## Work instruction A
How would you put this sentence from the passage on American business organizing into Spanish: "The economic crisis of the 1970s triggered a medium-term reversal of this tendency."?
## Work instruction B
In the passage on American business organizing, update the text from "The economic crisis" up to and including "more poorly timed.", putting "company executives" in place of "corporate managers".

── Text segment ──

The consequences of the resultant disorganization are considerable. As Cathie Jo Martin has argued, it is “much harder for U.S. employers to think about their collective long-term interests than their counterparts elsewhere.” As multiple organizations compete to represent business interests, business organizations have to themselves be concerned with their market share. They find it easier to “voice short-term objections than to endorse positive policy change.”

Business Organizes When Labor Does

The economic crisis of the 1970s triggered a medium-term reversal of this tendency. In the late 1960s, as corporate profits began sagging, the efforts of American businesses to recoup them through intensified exploitation sparked a rank-and-file-led upsurge among American workers. At the same time, the American economy, more integrated than ever into the global economy, was falling behind its international competitors. Finally, beginning in the late 1960s, a new wave of regulatory bodies was created, including the Occupational Safety and Health Administration (OSHA) and the Environmental Protection Agency (EPA), whose new impositions on business could not have been, from the perspective of corporate managers, more poorly timed.

───
── Provided data ──

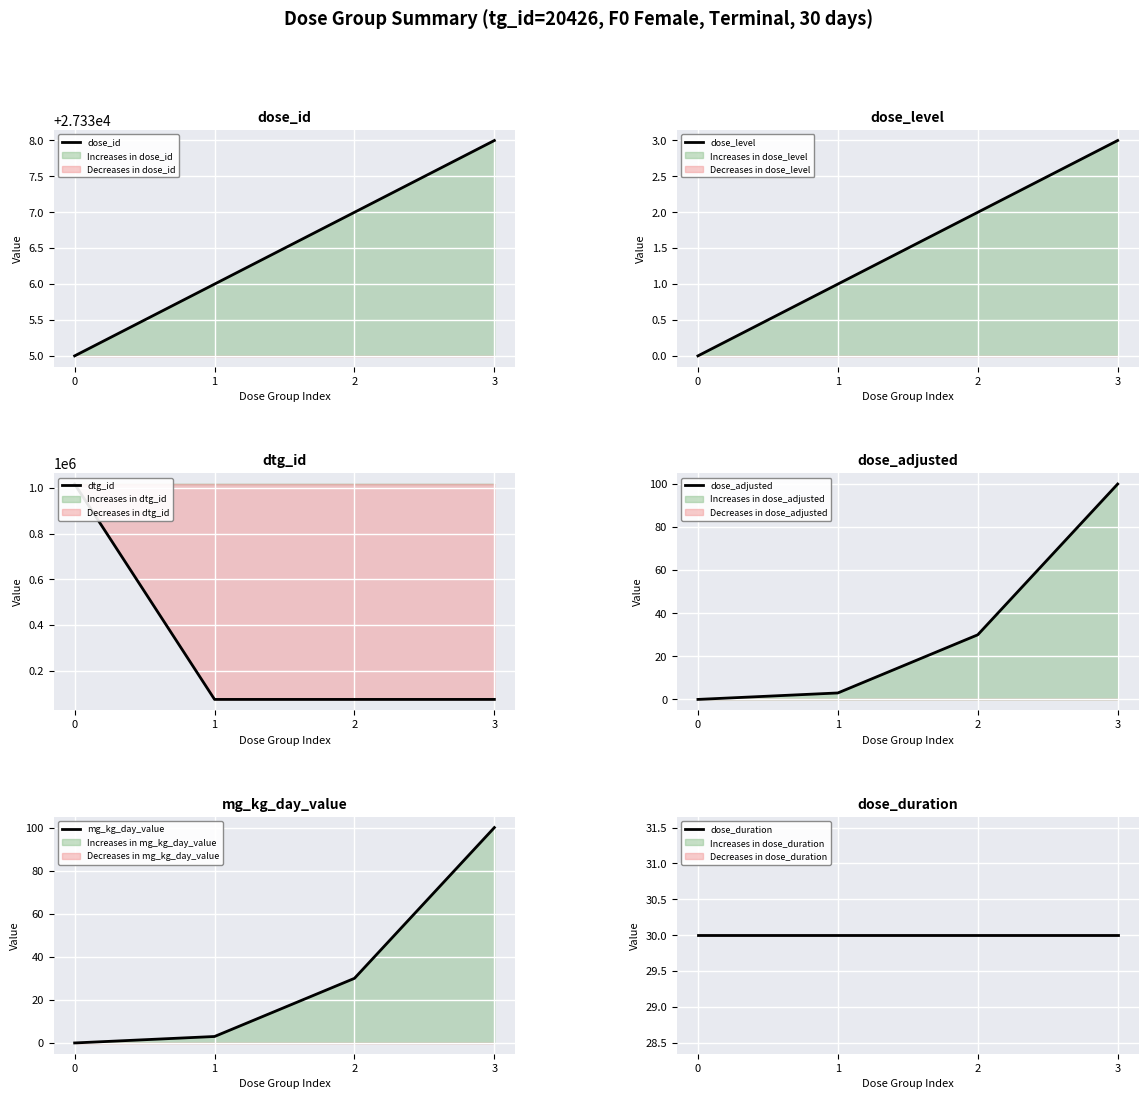

True or false: dose_duration has more than 1 points higher than both neighbors.

False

───

## Your solution A
La crisis económica de la década de 1970 desencadenó una reversión a medio plazo de esta tendencia.

## Your solution B
The economic crisis of the 1970s triggered a medium-term reversal of this tendency. In the late 1960s, as corporate profits began sagging, the efforts of American businesses to recoup them through intensified exploitation sparked a rank-and-file-led upsurge among American workers. At the same time, the American economy, more integrated than ever into the global economy, was falling behind its international competitors. Finally, beginning in the late 1960s, a new wave of regulatory bodies was created, including the Occupational Safety and Health Administration (OSHA) and the Environmental Protection Agency (EPA), whose new impositions on business could not have been, from the perspective of company executives, more poorly timed.